While Bolivia has ratified the Convention Against Torture as well as the Optional Protocol to this Treaty (OPCAT), the country does not have a National Prevention Mechanism which complies with the guidelines of the OPCAT.
Similarly, the Bolivian state, on ratifying the UN Convention Against Torture in 1999, took on the obligation to apply reparation measures for affected persons, such as their right to the reinstatement of their situation before torture, financial indemnity for direct financial damage incurred, integral rehabilitation – which includes medical, psychological, social and legal attention, penal processing of those responsible and public revelation of the truth, and ultimately a guarantee of no-repetition, all of which constitute measures for the prevention of torture. Through its non-compliance with this commitment, it owes a great debt to the affected population.
The ITEI, which is principally concerned with providing medical and psychological support to persons affected by torture, has been instrumental in encouraging civil society to create the “Coalition Against Torture”. This coalition is composed of the following nine organisations: the Institute of Therapy and Investigation into the Aftermath of Torture and State Violence (ITEI), the Permanent Assembly for Human Rights in Bolivia (APDHD), Human Rights Community, Bolivia Chapter of Human Rights, Bolivian Society of Forensic Sciences, Training and Citizen Rights, Caritas Bolivia, Prison Pastoral Care and the Permanent Assembly of Human Rights of La Paz (APDHLP).

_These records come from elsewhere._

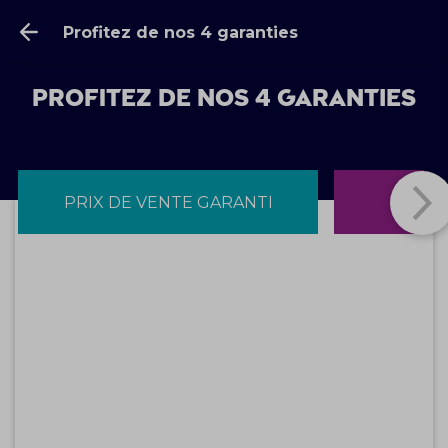
Profitez de nos 4 garanties
Profitez de nos 4 garanties
PRIX DE VENTE GARANTI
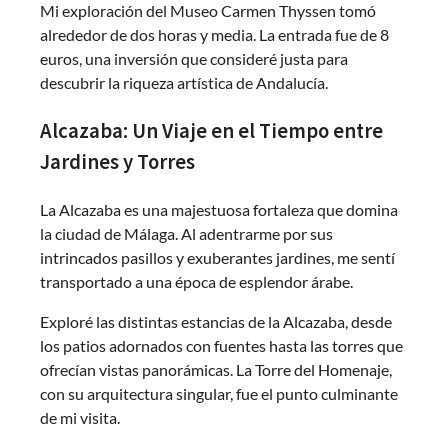
Mi exploración del Museo Carmen Thyssen tomó
alrededor de dos horas y media. La entrada fue de 8
euros, una inversión que consideré justa para
descubrir la riqueza artística de Andalucía.
Alcazaba: Un Viaje en el Tiempo entre
Jardines y Torres
La Alcazaba es una majestuosa fortaleza que domina
la ciudad de Málaga. Al adentrarme por sus
intrincados pasillos y exuberantes jardines, me sentí
transportado a una época de esplendor árabe.
Exploré las distintas estancias de la Alcazaba, desde
los patios adornados con fuentes hasta las torres que
ofrecían vistas panorámicas. La Torre del Homenaje,
con su arquitectura singular, fue el punto culminante
de mi visita.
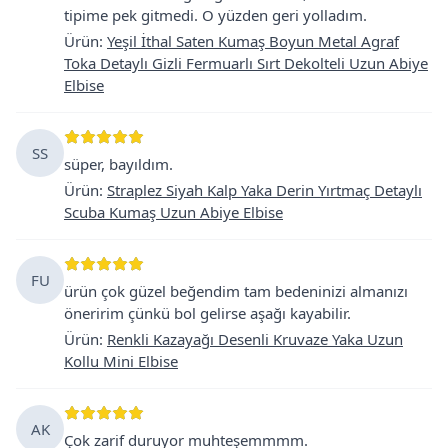
tipime pek gitmedi. O yüzden geri yolladım.
Ürün
:
Yeşil İthal Saten Kumaş Boyun Metal Agraf
Toka Detaylı Gizli Fermuarlı Sırt Dekolteli Uzun Abiye
Elbise
SS
süper, bayıldım.
Ürün
:
Straplez Siyah Kalp Yaka Derin Yırtmaç Detaylı
Scuba Kumaş Uzun Abiye Elbise
FU
ürün çok güzel beğendim tam bedeninizi almanızı
öneririm çünkü bol gelirse aşağı kayabilir.
Ürün
:
Renkli Kazayağı Desenli Kruvaze Yaka Uzun
Kollu Mini Elbise
AK
Çok zarif duruyor muhteşemmmm.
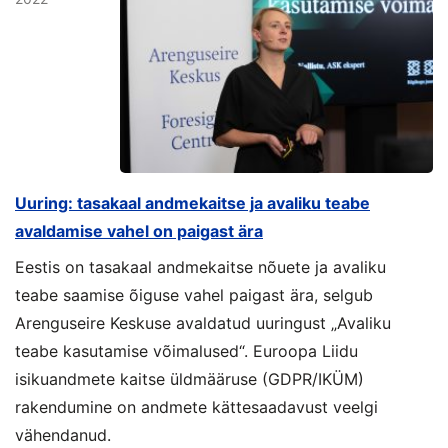
Uuring: tasakaal andmekaitse ja avaliku teabe
avaldamise vahel on paigast ära
Eestis on tasakaal andmekaitse nõuete ja avaliku
teabe saamise õiguse vahel paigast ära, selgub
Arenguseire Keskuse avaldatud uuringust „Avaliku
teabe kasutamise võimalused“. Euroopa Liidu
isikuandmete kaitse üldmääruse (GDPR/IKÜM)
rakendumine on andmete kättesaadavust veelgi
vähendanud.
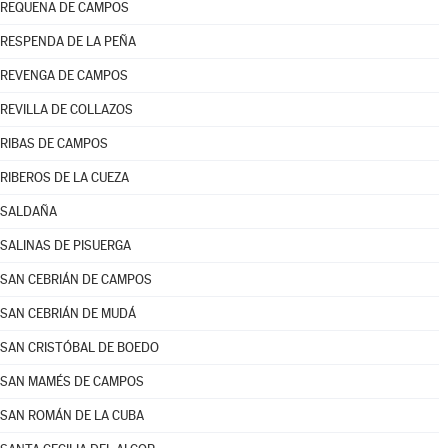
REQUENA DE CAMPOS
RESPENDA DE LA PEÑA
REVENGA DE CAMPOS
REVILLA DE COLLAZOS
RIBAS DE CAMPOS
RIBEROS DE LA CUEZA
SALDAÑA
SALINAS DE PISUERGA
SAN CEBRIÁN DE CAMPOS
SAN CEBRIÁN DE MUDÁ
SAN CRISTÓBAL DE BOEDO
SAN MAMÉS DE CAMPOS
SAN ROMÁN DE LA CUBA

The fundamental objectives of this Coalition are:
- to promote and articulate joint actions in favour of compliance with national norms and international instruments for the prevention, investigation and sanction of torture
- to demand compliance by the Pluri-national State of Boliva with emerging obligations from international treaties against torture, for the prevention of torture, and the protection and rehabilitation of the victims
This is how we can continue our difficult work in difficult conditions with those affected. Today the forces of economic globalisation have appropriated the meaning and the aims of human rights. In this way, the same forces which violate the rights of the poor present themselves as their protectors. The discussion on human rights is characterised by its ambiguity; the cause of the poor must be advanced, but very often human rights defend the powerful and not the marginalised. It is up to us to redeem them and to place them at the service of the marginalised, only then will they be truly universal. Human rights organisations and human rights defenders cannot honourably serve both the market and human rights from the pretext of a neutral position. In this struggle neutrality is not an option.
Human rights organisations and human rights defenders cannot honourably serve both the market and human rights from the pretext of a neutral position. In this struggle neutrality is not an option.